J’ai fait de ces observations un principe de travail pour élaborer photographies, sculptures, vidéos et installations.
Dans ma pratique, il s’agit donc de représenter lieux, architectures, événements et personnages par collages et analogies ; de mélanger matériaux, supports et références pour obtenir des modèles d’espaces chimériques. Ainsi, un mouvement dans l'espace et le temps émerge, des rapports complexes entre des situations plus ou moins comparables ou superposables apparaissent.
Je ne me contente pas de voyager en piétinant au parc, même si l’imaginaire est sollicité d’une manière comparable, provoqué par le mouvement et l’inconnu. Le voyage m’intéresse là où il relativise notre histoire personnelle et stimule notre capacité d’interprétation. Lorsque l’on voyage, il y a ce que l’on voit, capte, documente. Nous reconnaissons une partie de ce que nous découvrons, en lien avec nos expériences passées. Mais il y a aussi ce qui résiste, ce qui nous est inconnu et donc mystérieux. Ce sont deux regards simultanés qui combinent leurs effets. Dans mon travail vidéo, j’essaie de mettre en place un dialogue entre ces regards pour les faire évoluer, les confondre, les perturber. C’est une façon de ne pas les figer dans la naïveté de la première découverte.
Dans leur écriture, mes films proposent une rencontre en plusieurs temps avec des paysages et des architectures, multipliant volontairement les ambiguïtés, les allers-retours. Ainsi je questionne l’image à travers la nature du document, les possibilités de manipulation de celui-ci ; et sa réception à travers le potentiel fictionnel d’un espace, ainsi que la place et l’importance de l’espace dans un film.
J’essaie pour ma part de travailler le montage et l’installation en tenant compte de ces différents niveaux de représentation et de lecture, entre les espaces que j’ai visités, le regard que je porte sur eux, et les possibles projections de celui qui reçoit le travail.
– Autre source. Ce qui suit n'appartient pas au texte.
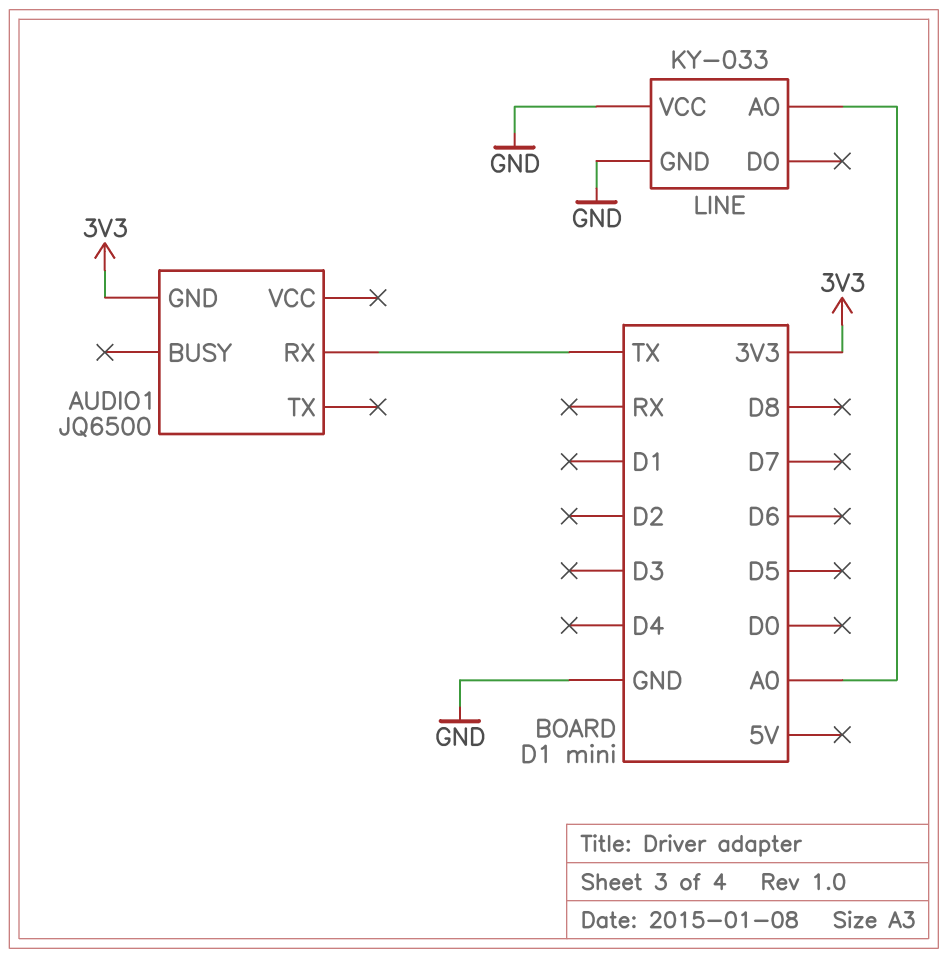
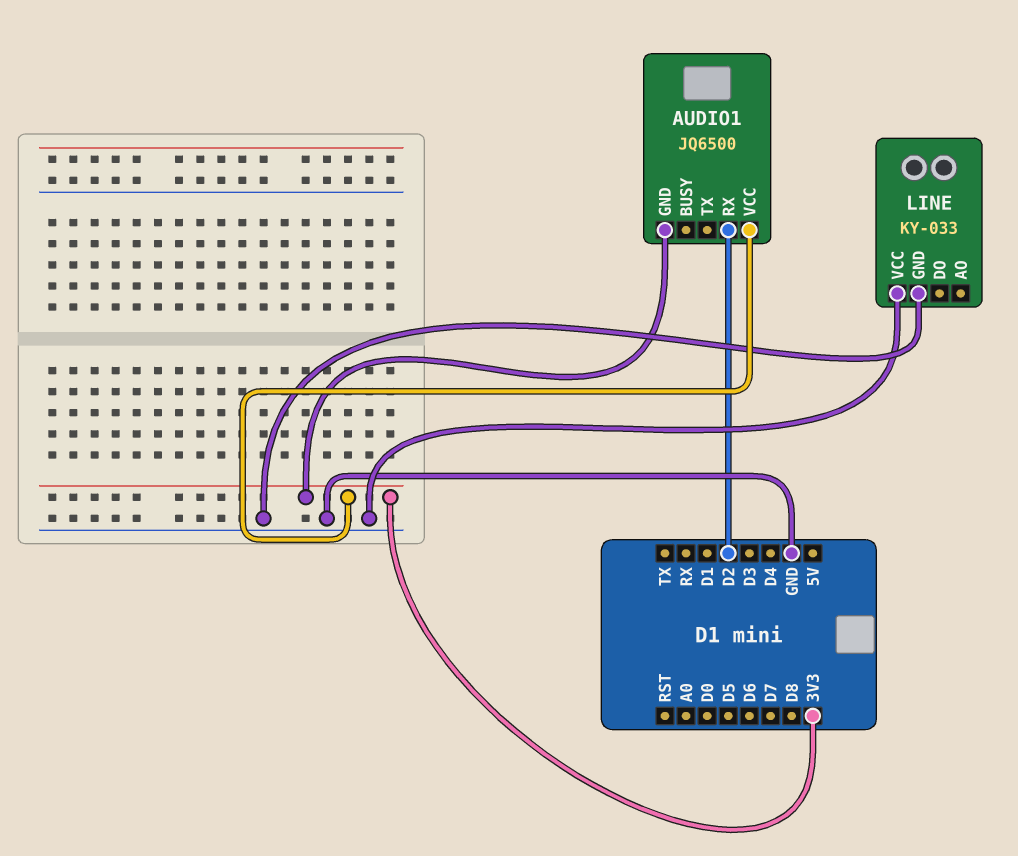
AUDIO1 pin RX: TX -> D2
AUDIO1 pin VCC: none -> 3V3
LINE pin AO: A0 -> none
Que ce soit pour des sculptures, des installations ou des vidéos, j’utilise donc des techniques de montage.
En vidéo, ça peut être la superposition de deux lieux ou deux événements que le montage va mêler. Ainsi depuis un point de vue documentaire, ces vidéos s’éloignent du réalisme pour glisser lentement vers le récit. Le paysage se réinvente alors, prend une forme plus fantastique. Il s’agit de mentir un peu, de déformer, d’exagérer ou d’inventer ce qui n’est pas là grâce à l’association des images.
Mes sculptures synthétisent aussi ces expériences liées au paysage et aux loisirs. Leur forme les rapproche du mobilier ou d’éléments architecturaux, mais leurs matériaux rappellent des espaces absents, exotiques, ou des époques passées.
Comme des réminiscences de promenade, elles tentent de rejouer déplacements et vitesses. Ainsi certains éléments qui constituent ces sculptures évoquent avec évidence les notions de mouvement, de véhicule, de destination. D’autres éléments suggèrent un déplacement dans le temps: un morceau de bois pétrifié du jurassique, un style populaire du XIX° siècle, une vision futuriste déjà caduque.
Paradoxalement, cette notion de mobilité se confronte directement aux composantes physiques des sculptures, leur construction, leur masse et leur immobilité.
Beaucoup de mes travaux intègrent la série DYNAROCK qui exploite l’idée du minéral en mouvement, que ce soit d’un point de vue scientifique rationnel ou poétique (à la suite de Pierres de Roger Cailloix). Grâce à celle-ci j’explore une grande variété de paysages, de temporalités, de phénomènes et de pratiques, Un ensemble de vidéos, photographies, objets et sculptures viennent enrichir cette série et dialoguent malgré leurs formats et sujets différents, indépendants.